PROBLEMS TO SOLVE |
a) According to the text about running Ubuntu on the AC100, how long is the battery lasting, and how long should it last?
b) Extend the text about running Ubuntu on the AC100 beyond its final sentence.

EXCERPTED TEXT |
★ ★ ★
Before you watch the video though, note that there are problems.

  • 512MB RAM – Ubuntu 10.10 netbook build needs to be a lot slimmer for the AC10. 512MB might work if swap space was fast (not on the SD card.)
  • Battery life – The AC100 is lasting 4 hours but should last 6 or more. A big part of the problem is the lack of screen brightness control – it’s on 100%, all the time. Also, Linux is very uncontrolled when it comes to networking and disk access too and with 152 process running (gulp!) I doubt there’s a moment’s silence for the silicon inside the device. Take the iPad as a benchmark in this area because with a similar size screen and battery it’s getting 10hrs or more.
  • You can’t run a full Linux build from an SD card without disk access blocking from time to time.
  • No sound, video, 3D graphics support or WebCam at the moment as far as I can tell.
  • Installation requires flashing the BootROM of the AC100 – A risky process
  • I’ve seen a few too many crashes.

For HOW-TO articles on how to do this, see the forums mentioned in this post.
★ ★ ★
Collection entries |
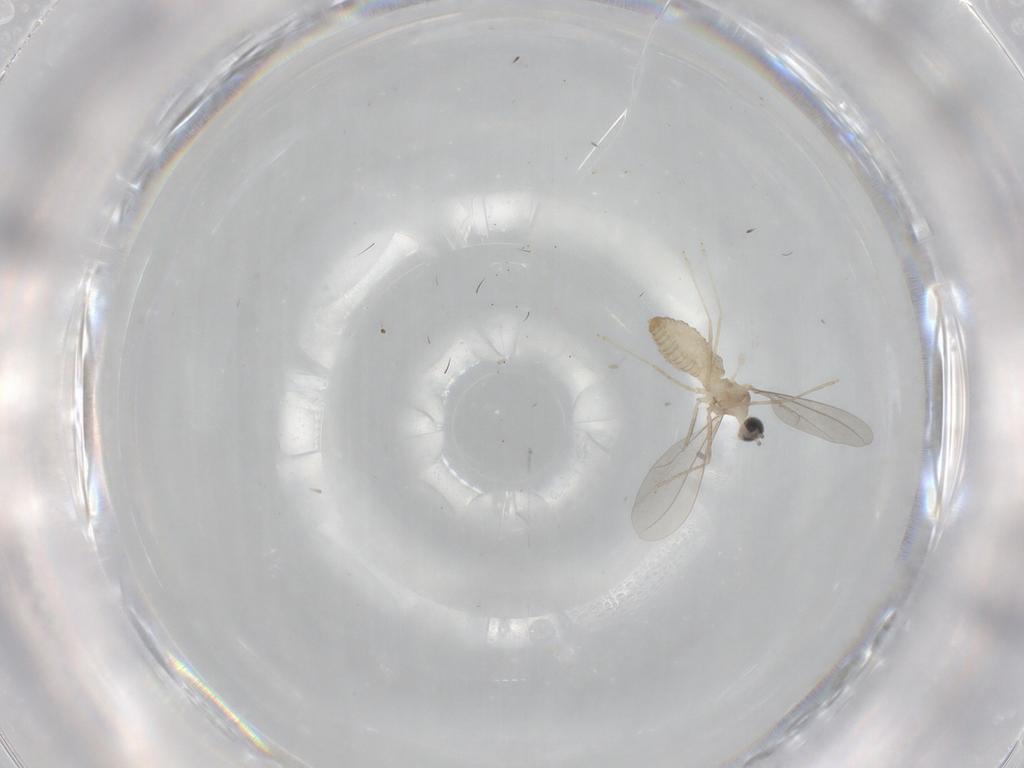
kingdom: Animalia
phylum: Arthropoda
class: Insecta
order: Diptera
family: Cecidomyiidae
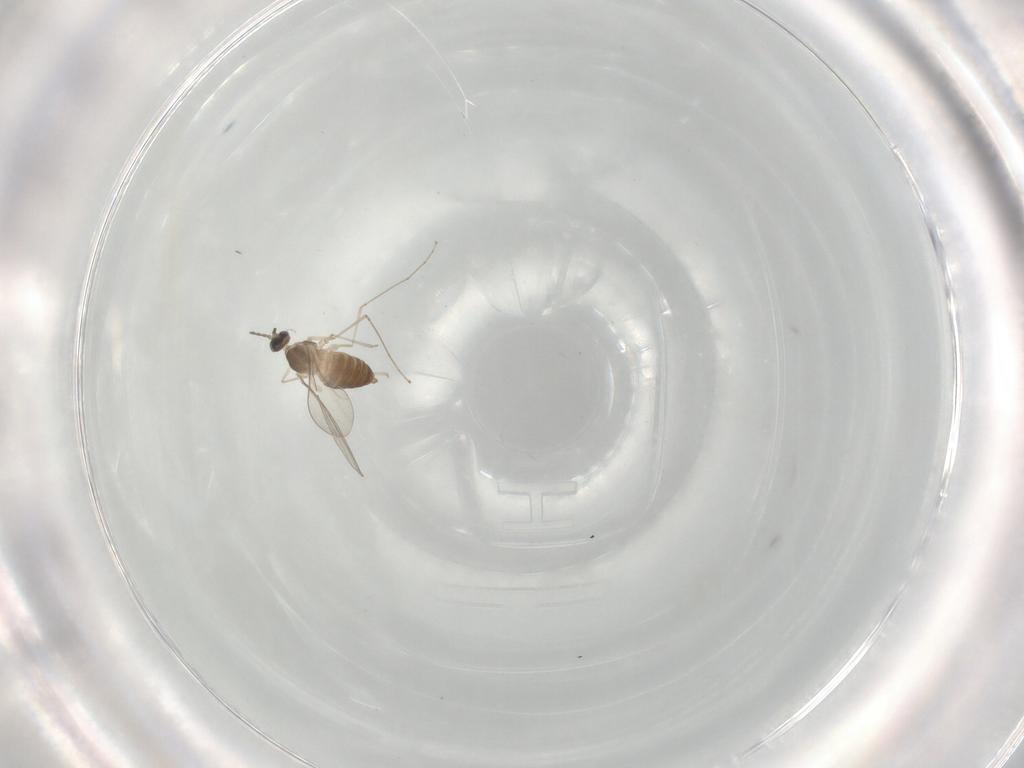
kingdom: Animalia
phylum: Arthropoda
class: Insecta
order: Diptera
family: Cecidomyiidae
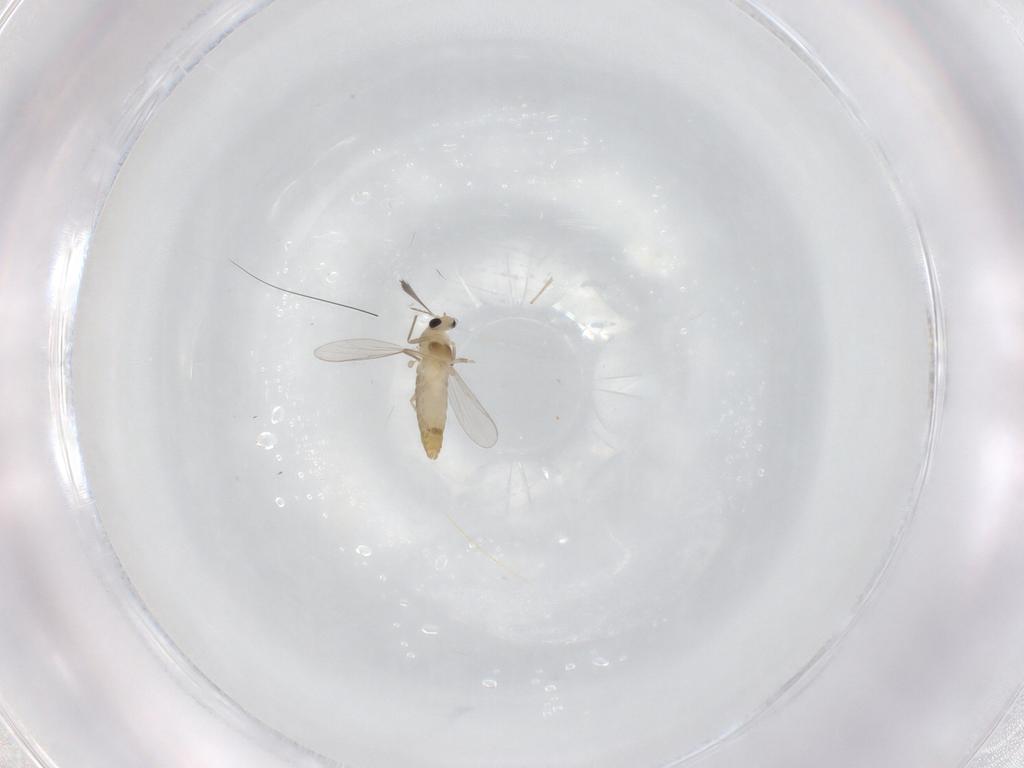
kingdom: Animalia
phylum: Arthropoda
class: Insecta
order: Diptera
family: Chironomidae
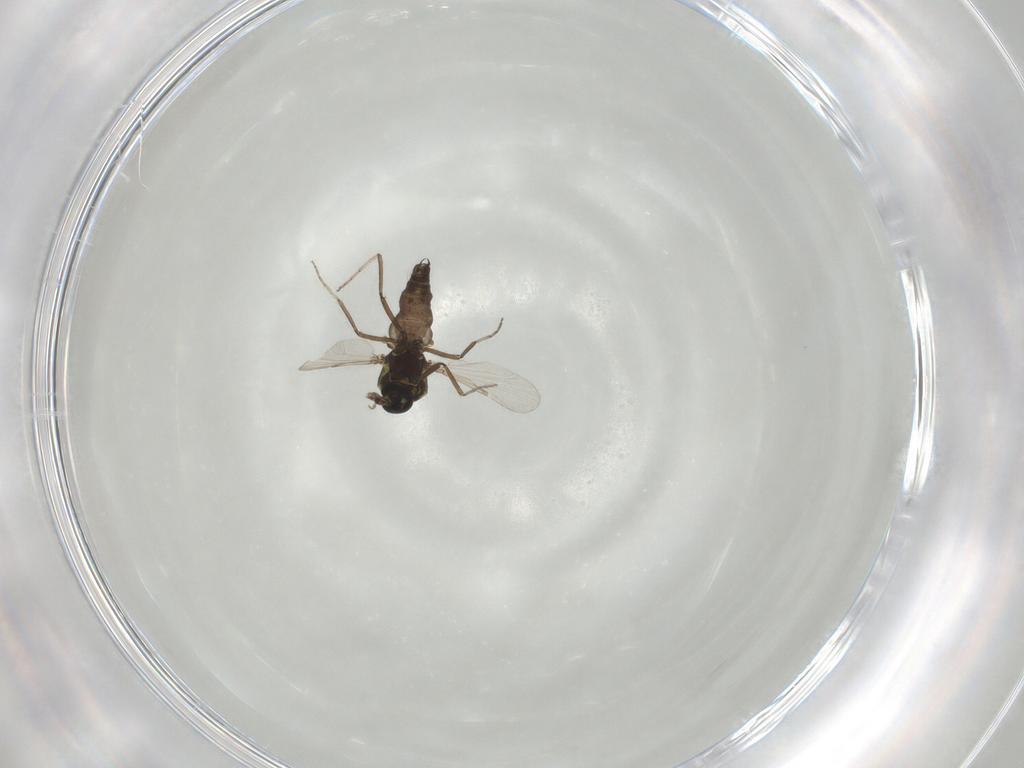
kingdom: Animalia
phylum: Arthropoda
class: Insecta
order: Diptera
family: Ceratopogonidae
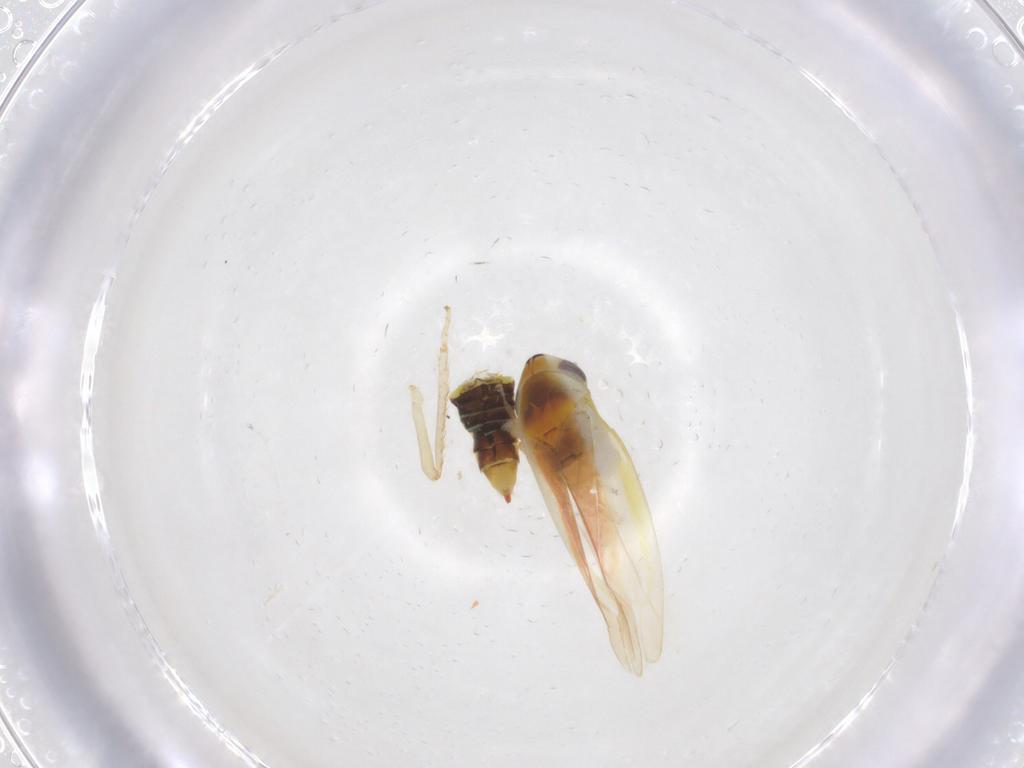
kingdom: Animalia
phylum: Arthropoda
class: Insecta
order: Hemiptera
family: Cicadellidae
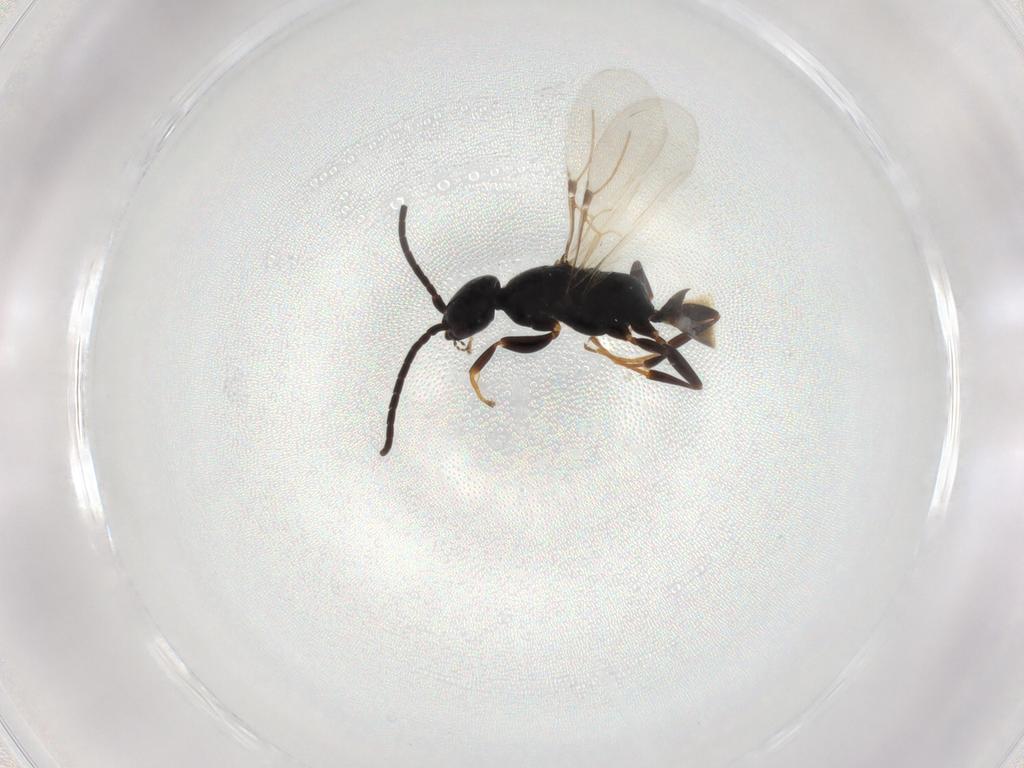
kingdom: Animalia
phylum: Arthropoda
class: Insecta
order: Hymenoptera
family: Bethylidae
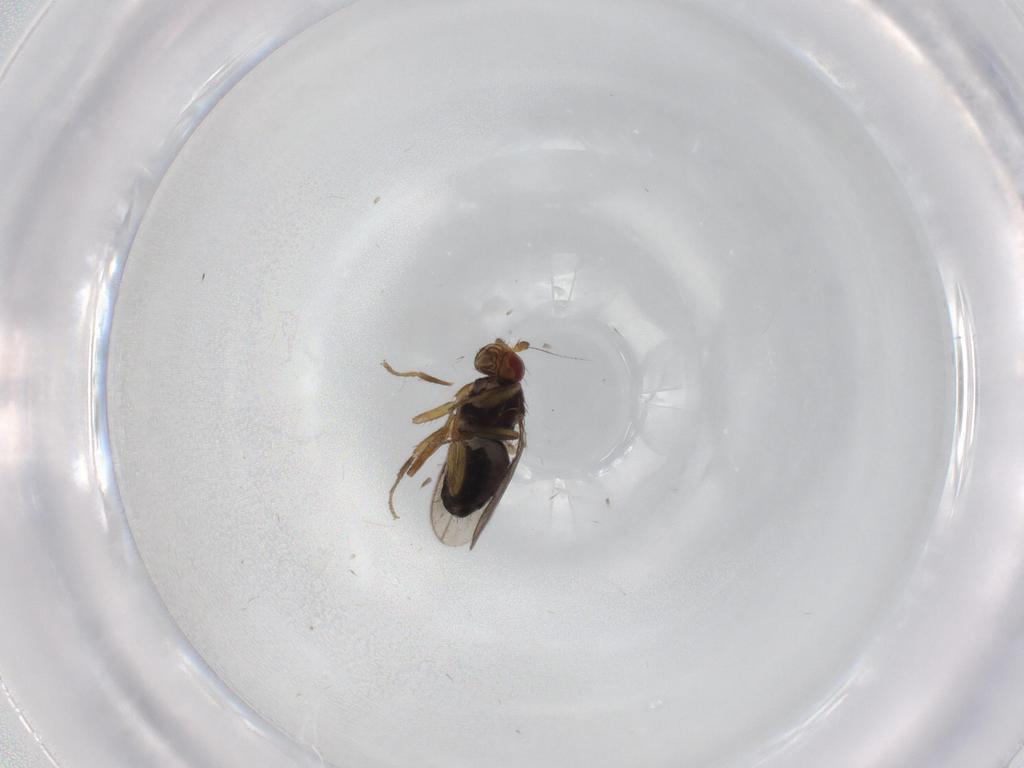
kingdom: Animalia
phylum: Arthropoda
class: Insecta
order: Diptera
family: Sphaeroceridae
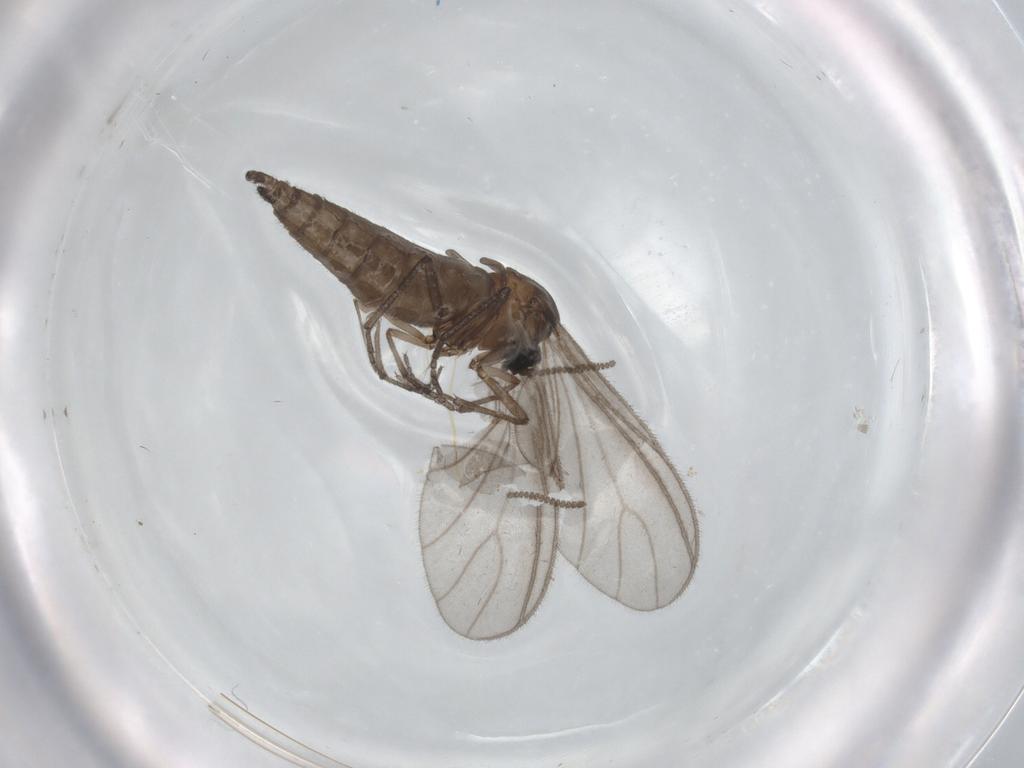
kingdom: Animalia
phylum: Arthropoda
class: Insecta
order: Diptera
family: Sciaridae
★ ★ ★
SET OF ANSWERS |
a) The battery is lasting 4 hours but should last 6 or more.

b)
Update: Toshiba have obviously taken notice of this work as they’ve allocated someone to take a closer look at it.

Again, this isn’t a solution that anyone could use on a day-to-day basis yet but I regard this as a seminal moment for ARM-based ‘netbooks’ because it’s the first time I’ve ever been able to efficiently run my desktop work processes (Web apps, blogging, image editing, twitter) on an ARM-based device. With the doors open now, I expect the AC100 to get picked up by quite a few hackers in the coming weeks and for progress to accelerate even faster. My testing continues but i’ll refrain from posting further articles on Carrypad unless anything significant happens.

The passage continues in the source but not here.